Why China’s stocks may be the biggest risk to global growth

Chinese stocks have gained more than 50% this year and will keep gaining as the world braces for a strong global recovery.

But the broader economy has been hobbled by a lack of investment and a weakening currency.

The Shanghai Composite Index of stocks rose by 1.2% Thursday after hitting a record high in early April.

China has been the world’s largest trading nation since its market opened in 1997 and the world has been watching closely to see if Beijing can regain its footing as a global financial center.

The stock market in China is expected to hit record levels in 2020.

The Dow Jones Industrial Average rose more than 2% on Thursday, but the S&P 500 rose by 0.3%.

The Shanghai Composite closed higher at 4,834.52.

The S&P 500 finished up 0.1%.

In China, a market-based index, or S&p 500, rose by 7.4% Thursday, while the Dow Jones industrial average gained 8.9%.

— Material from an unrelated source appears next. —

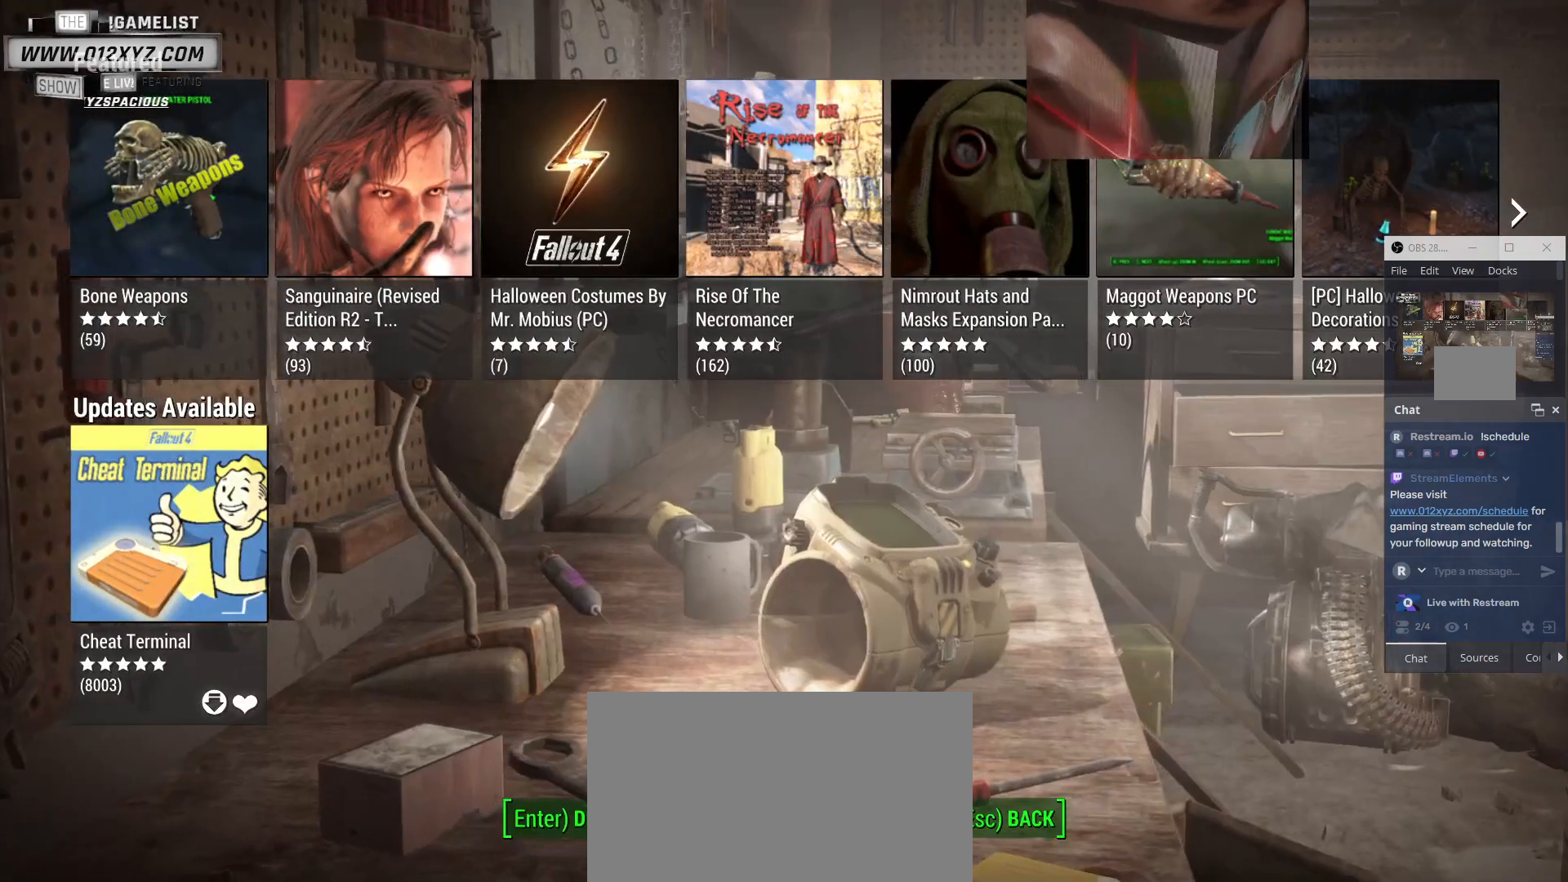
{"keys": [], "mouse": [], "events": []}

Analysts say China has struggled to attract new investors amid concerns over rising debt levels and its record financial mismanagement.

“Investors are coming to the realization that the Chinese economy is not strong enough,” said David Yee, an analyst at Morningstar.

A slowdown in emerging markets has led to a slowdown in Chinese growth, according to a survey by the U.S.-based consulting firm IHS Global Insight.

China is one of the biggest buyers of commodities in emerging countries.

China’s economy has shrunk by 3.2 percentage points since April, according, to the International Monetary Fund.

In the U-shaped global economy, a drop in exports can lead to a contraction in demand for goods and services, which in turn can lower inflation.

With the U,S.

and European economies still in recession, it will be very challenging for Chinese companies to re-enter the global market, said Andrew Hsieh, chief market strategist at Credit Suisse.

At the same time, China’s stock market is still trading at levels that are still above the levels where a recovery was likely, Hsiep said.

It’s a great risk, said Brian Loomis, chief economist at TD Securities.

He said the Shanghai Composite may be a proxy for the rest of the world.

“I think the S-curve, the big S-shaped bear market that is currently on the horizon, is a very important proxy for all of this,” Loomi said.